Le projet Ichtiandre-66 a donné le coup d’envoi à une série d'expériences des plongeurs de Donetsk avec des maisons sous-marines. Le 28 août 1967, toujours en Crimée, dans la baie Laspinskaïa près de Sébastopol, ils ont descendu à une profondeur de 12m Ichtiandre-67 – une maison de quatre pièces conçue pour cinq personnes, avec une cuisine, une chambre, une salle de bain et un laboratoire. Les aquanautes – y compris désormais des femmes – se sont relayés pour vivre sous l'eau pendant un total de 14 jours. Ils ont testé les performances de leur corps dans des conditions non naturelles et ont également accueilli des cochons d’Inde, des souris, un lapin et un chat. Il se trouve que les aquanautes ont aussi mis à l’épreuve leur système nerveux : par deux fois, l'eau s'est infiltrée dans l’habitation, et la deuxième, elle en a inondé la moitié.

La dernière maison Ichtiandre a été immergée en 1968, également dans cette baie. Le but de l'expérience était l’exploration géologique : non loin de la demeure, sur le fond, travaillait une plateforme de forage, qu’entretenaient les aquanautes. Le projet a néanmoins été annulé après 4 jours en raison d'une tempête.

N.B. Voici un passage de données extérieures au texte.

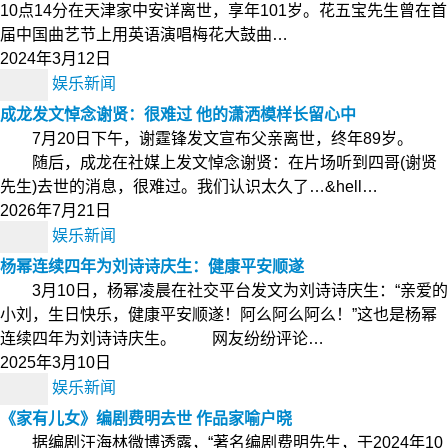
10点14分在天津家中安详离世，享年101岁。花五宝先生曾在首
届中国曲艺节上用英语演唱梅花大鼓曲…
2024年3月12日
娱乐新闻
成龙发文悼念谢贤：很难过 他的潇洒模样长留心中
7月20日下午，谢霆锋发文宣布父亲离世，终年89岁。
随后，成龙在社媒上发文悼念谢贤：在片场听到四哥(谢贤
先生)去世的消息，很难过。我们认识太久了…&hell…
2026年7月21日
娱乐新闻
杨幂连续四年为刘诗诗庆生：健康平安顺遂
3月10日，杨幂凌晨在社交平台发文为刘诗诗庆生：“亲爱的
小刘，生日快乐，健康平安顺遂！阿么阿么阿么！”这也是杨幂
连续四年为刘诗诗庆生。 网友纷纷评论…
2025年3月10日
娱乐新闻
《家有儿女》编剧费明去世 作品家喻户晓
据编剧汪海林微博透露，“著名编剧费明先生，于2024年10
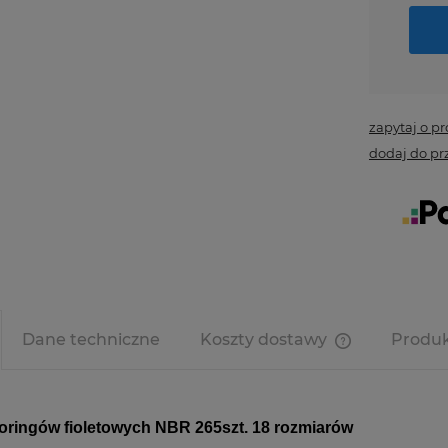
zapytaj o p
dodaj do pr
Dane techniczne
Koszty dostawy
Produk
Cena nie zawi
kosztów płatn
oringów fioletowych NBR 265szt. 18 rozmiarów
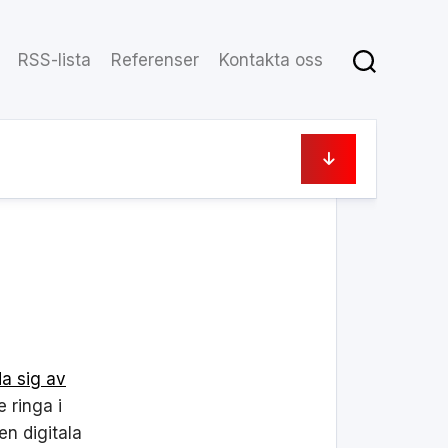
RSS-lista
Referenser
Kontakta oss
8 november, 2018
a sig av
 ringa i
en digitala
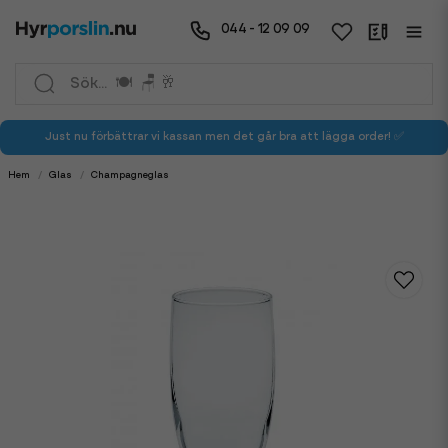
044 - 12 09 09
Just nu förbättrar vi kassan men det går bra att lägga order! ✅
Hem
Glas
Champagneglas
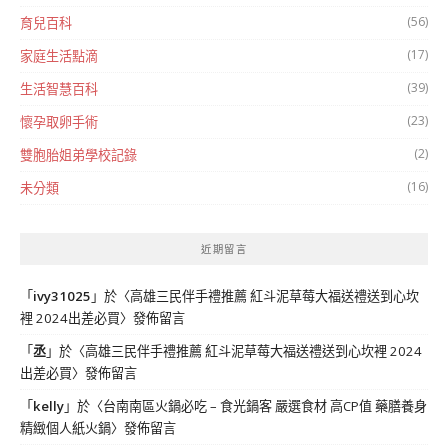
(56)
育兒百科
(17)
家庭生活點滴
(39)
生活智慧百科
(23)
懷孕取卵手術
(2)
雙胞胎姐弟學校記錄
(16)
未分類
近期留言
「
ivy31025
」於〈
高雄三民伴手禮推薦 紅斗泥草莓大福送禮送到心坎
裡 2024出差必買
〉發佈留言
「
丞
」於〈
高雄三民伴手禮推薦 紅斗泥草莓大福送禮送到心坎裡 2024
出差必買
〉發佈留言
「
kelly
」於〈
台南南區火鍋必吃 – 食光鍋客 嚴選食材 高CP值 藥膳養身
精緻個人紙火鍋
〉發佈留言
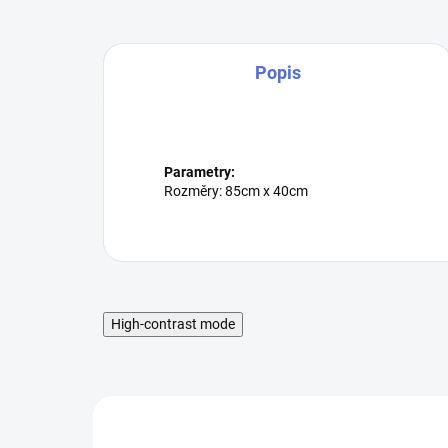
Popis
Parametry:
Rozměry: 85cm x 40cm
High-contrast mode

Il s’agissait de la dernière expérience des plongeurs amateurs soviétiques.

En 1970, une plaque commémorant la première maison sous-marine est apparue au cap Tarkhankout avec l'inscription « Regarde devant et ne regarde pas derrière ». Et en 2006, 40 ans après l'expérience, trois plaques à carreaux noirs et blancs y sont apparues, symbolisant la forme du second « Ichtiandre ».